Beetles. Maybe they’re lemmings?
Shit.
She knew she had to foster a different mindset. It’s a necessity, at this point in my life. She ruminated, not without a hint of bitterness, on her reality. There’s no other way.
She drew her white leatherette handbag more squarely on to her lap, the knock-off gold of the cheap Versace Aurora clasp glimmering in the Italian sunlight and reflecting its rays into her brick-red hair. At the same time, she straightened herself to a less deflated posture at the metal coffee table. Beyond, framed into cramped place by surrounding buildings that had gone up over the centuries but no less impressive for it, the round hulk of the Pantheon marked the periphery of her present urban landscape.
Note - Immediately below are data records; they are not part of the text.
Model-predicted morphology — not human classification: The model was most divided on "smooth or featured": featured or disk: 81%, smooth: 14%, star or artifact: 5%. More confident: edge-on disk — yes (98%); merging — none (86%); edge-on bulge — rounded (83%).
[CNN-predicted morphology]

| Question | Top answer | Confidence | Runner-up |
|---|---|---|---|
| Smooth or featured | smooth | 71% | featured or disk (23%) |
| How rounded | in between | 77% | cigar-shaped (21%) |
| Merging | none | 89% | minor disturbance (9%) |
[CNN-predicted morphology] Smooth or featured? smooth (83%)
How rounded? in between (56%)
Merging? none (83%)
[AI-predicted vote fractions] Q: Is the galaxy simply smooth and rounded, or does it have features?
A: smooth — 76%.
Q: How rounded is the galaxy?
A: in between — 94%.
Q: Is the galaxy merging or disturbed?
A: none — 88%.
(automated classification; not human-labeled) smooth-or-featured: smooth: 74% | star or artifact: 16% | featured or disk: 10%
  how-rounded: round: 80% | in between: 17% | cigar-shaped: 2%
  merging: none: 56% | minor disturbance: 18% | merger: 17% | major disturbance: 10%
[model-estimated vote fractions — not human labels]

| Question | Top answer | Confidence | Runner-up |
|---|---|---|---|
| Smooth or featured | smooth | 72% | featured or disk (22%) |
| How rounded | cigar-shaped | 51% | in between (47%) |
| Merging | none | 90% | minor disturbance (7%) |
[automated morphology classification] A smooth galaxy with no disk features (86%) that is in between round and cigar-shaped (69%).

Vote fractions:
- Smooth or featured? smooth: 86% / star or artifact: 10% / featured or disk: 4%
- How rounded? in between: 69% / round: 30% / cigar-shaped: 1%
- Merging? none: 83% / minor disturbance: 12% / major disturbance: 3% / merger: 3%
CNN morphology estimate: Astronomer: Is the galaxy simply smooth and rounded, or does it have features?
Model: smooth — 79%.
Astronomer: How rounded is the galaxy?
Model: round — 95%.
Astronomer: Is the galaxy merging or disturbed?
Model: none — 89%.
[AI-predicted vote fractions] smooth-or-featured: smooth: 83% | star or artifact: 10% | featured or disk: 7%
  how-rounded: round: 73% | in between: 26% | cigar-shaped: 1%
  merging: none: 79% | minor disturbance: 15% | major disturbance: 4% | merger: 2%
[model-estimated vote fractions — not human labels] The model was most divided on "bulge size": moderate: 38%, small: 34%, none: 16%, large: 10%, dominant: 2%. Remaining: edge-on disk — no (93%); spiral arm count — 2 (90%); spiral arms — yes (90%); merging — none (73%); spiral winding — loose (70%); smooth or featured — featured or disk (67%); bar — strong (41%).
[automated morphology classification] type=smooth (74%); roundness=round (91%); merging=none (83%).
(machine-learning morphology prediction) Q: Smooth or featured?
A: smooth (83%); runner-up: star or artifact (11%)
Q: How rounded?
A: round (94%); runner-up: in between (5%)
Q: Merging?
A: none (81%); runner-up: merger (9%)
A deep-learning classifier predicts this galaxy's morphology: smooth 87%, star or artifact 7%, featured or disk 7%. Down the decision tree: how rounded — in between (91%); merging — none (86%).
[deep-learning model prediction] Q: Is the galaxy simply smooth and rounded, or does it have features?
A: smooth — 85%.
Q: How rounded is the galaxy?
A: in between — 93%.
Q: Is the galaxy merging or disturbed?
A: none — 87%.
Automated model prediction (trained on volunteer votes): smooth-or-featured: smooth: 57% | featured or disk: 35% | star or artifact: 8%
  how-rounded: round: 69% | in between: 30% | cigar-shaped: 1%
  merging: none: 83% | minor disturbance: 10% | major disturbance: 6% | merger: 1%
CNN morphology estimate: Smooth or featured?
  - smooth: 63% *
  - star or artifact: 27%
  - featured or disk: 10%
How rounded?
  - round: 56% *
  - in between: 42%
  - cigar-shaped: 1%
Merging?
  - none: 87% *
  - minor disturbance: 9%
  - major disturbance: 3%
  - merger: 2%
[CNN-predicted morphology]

For a woman whose livelihood came from the insatiable appetites of those wide-eyed visitors, at least a thousand of whom were currently milling about just beyond her table, filtering in great queues between the columns of the ancient temple to all the gods of Rome, now dedicated to the martyrs of the Christians, their constant presence was tantamount to job security. No tourists, no tours. And for a tour guide, no tours meant no cash, which meant no ability to buy overpriced espresso and sit at an outdoor café lamenting that she hadn’t found a better lot in life.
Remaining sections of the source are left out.